**Task goal:** Repeat, please, exactly the lines from the one that has "die regelmatig cybersecuritybeoordelingen" through the end of the records below, with pictures dropped.

____________

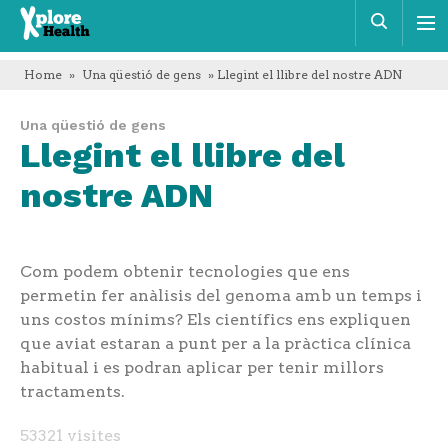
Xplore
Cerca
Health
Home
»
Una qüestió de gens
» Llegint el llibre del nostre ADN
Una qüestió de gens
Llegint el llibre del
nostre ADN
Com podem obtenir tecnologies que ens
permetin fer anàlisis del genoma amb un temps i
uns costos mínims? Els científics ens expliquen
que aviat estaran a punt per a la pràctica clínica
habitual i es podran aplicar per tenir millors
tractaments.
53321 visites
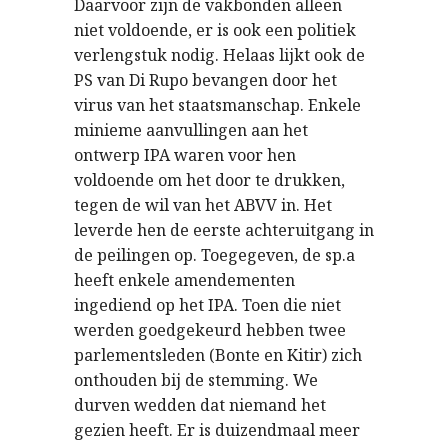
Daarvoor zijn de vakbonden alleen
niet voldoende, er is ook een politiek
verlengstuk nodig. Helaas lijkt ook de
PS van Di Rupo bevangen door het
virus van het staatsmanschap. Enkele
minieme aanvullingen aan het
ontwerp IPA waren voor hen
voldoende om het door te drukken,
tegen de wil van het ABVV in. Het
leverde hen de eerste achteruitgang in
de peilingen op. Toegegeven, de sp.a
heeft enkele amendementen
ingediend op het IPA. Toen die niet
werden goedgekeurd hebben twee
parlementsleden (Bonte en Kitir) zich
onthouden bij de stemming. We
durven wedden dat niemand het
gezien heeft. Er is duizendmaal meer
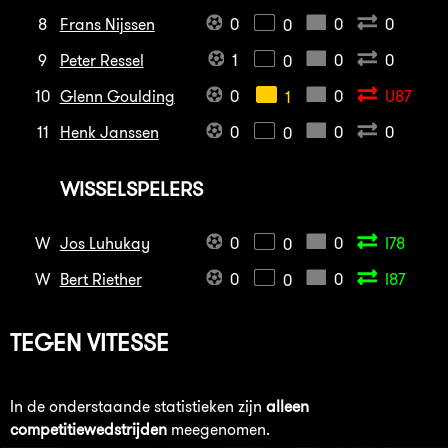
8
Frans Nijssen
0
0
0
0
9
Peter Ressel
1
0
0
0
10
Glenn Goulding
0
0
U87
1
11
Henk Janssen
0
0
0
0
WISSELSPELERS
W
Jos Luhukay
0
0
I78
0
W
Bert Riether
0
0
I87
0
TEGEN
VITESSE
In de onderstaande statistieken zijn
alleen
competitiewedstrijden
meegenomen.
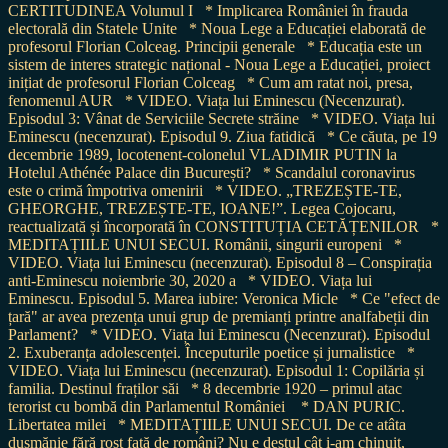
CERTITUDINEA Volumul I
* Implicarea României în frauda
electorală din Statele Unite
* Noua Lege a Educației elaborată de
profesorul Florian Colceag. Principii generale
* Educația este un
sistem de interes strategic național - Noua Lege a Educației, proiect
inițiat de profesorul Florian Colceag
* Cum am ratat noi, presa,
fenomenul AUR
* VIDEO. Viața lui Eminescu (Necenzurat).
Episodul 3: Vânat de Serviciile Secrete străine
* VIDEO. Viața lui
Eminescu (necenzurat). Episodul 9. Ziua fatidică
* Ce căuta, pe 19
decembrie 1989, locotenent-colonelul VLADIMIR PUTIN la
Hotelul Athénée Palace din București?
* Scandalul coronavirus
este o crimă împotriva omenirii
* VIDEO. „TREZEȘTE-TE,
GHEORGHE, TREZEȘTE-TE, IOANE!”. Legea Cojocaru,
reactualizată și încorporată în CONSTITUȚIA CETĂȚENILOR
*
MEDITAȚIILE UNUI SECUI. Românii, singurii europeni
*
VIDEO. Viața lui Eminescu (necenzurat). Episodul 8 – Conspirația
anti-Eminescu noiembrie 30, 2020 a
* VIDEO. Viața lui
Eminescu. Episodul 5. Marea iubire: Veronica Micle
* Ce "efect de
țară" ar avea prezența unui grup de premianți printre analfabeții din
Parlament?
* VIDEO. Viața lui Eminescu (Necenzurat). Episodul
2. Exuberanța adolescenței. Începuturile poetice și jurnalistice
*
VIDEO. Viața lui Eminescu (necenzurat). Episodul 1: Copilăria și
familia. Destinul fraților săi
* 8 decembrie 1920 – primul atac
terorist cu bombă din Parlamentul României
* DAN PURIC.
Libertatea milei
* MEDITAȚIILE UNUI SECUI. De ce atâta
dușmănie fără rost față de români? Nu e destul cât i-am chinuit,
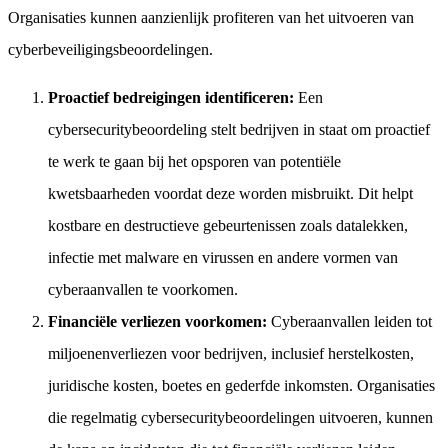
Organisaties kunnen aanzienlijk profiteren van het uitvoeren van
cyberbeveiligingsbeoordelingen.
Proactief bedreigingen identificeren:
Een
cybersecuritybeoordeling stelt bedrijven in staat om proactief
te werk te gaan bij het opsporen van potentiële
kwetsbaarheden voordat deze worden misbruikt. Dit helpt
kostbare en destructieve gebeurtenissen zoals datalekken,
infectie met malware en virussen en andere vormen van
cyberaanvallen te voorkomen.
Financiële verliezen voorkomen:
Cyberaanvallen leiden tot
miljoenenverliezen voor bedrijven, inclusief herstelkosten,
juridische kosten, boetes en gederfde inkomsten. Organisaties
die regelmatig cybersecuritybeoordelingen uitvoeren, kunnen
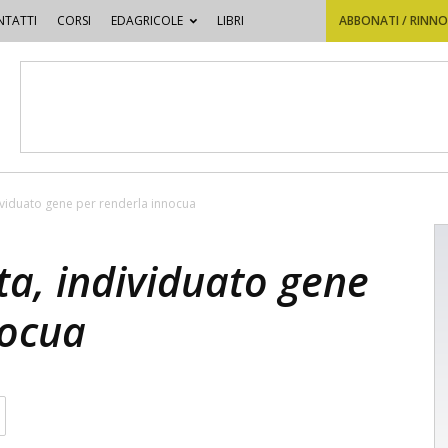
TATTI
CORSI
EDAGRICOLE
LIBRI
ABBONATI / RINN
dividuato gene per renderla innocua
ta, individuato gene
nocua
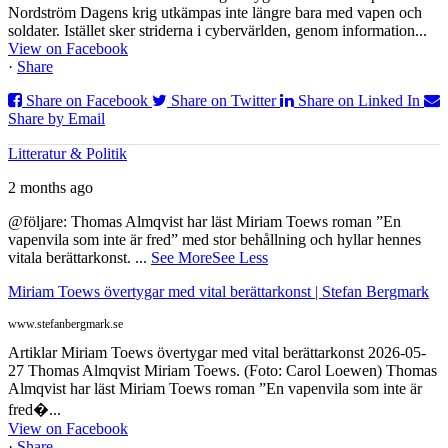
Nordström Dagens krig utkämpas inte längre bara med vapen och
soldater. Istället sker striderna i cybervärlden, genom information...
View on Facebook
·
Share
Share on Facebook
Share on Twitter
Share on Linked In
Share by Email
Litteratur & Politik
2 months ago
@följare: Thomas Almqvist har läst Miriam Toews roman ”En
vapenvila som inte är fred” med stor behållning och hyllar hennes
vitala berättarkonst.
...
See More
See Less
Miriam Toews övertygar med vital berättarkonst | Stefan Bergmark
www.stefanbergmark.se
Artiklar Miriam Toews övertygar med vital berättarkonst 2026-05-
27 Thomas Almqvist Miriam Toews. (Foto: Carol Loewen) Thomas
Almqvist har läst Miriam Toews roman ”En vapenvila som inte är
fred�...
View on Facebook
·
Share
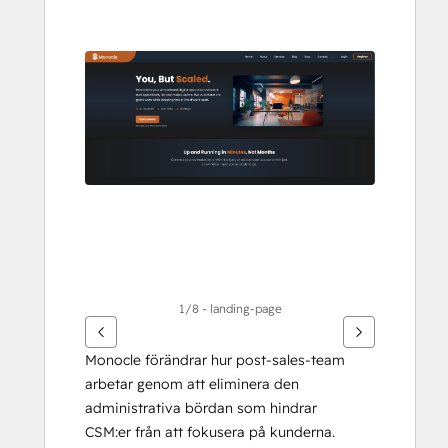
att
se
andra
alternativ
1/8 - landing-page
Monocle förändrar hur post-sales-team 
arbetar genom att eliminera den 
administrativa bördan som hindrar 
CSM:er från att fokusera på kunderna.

____________

**Result below:**
die regelmatig cybersecuritybeoordelingen uitvoeren, kunnen
TATTI
CORSI
EDAGRICOLE
LIBRI
ABBONATI / RINN
dividuato gene per renderla innocua
ta, individuato gene
nocua
Nordström Dagens krig utkämpas inte längre bara med vapen och
soldater. Istället sker striderna i cybervärlden, genom information...
View on Facebook
·
Share
Share on Facebook
Share on Twitter
Share on Linked In
Share by Email
Litteratur & Politik
2 months ago
@följare: Thomas Almqvist har läst Miriam Toews roman ”En
vapenvila som inte är fred” med stor behållning och hyllar hennes
vitala berättarkonst.
...
See More
See Less
Miriam Toews övertygar med vital berättarkonst | Stefan Bergmark
www.stefanbergmark.se
Artiklar Miriam Toews övertygar med vital berättarkonst 2026-05-
27 Thomas Almqvist Miriam Toews. (Foto: Carol Loewen) Thomas
Almqvist har läst Miriam Toews roman ”En vapenvila som inte är
fred�...
View on Facebook
·
Share
att
se
andra
alternativ
1/8 - landing-page
Monocle förändrar hur post-sales-team 
arbetar genom att eliminera den 
administrativa bördan som hindrar 
CSM:er från att fokusera på kunderna.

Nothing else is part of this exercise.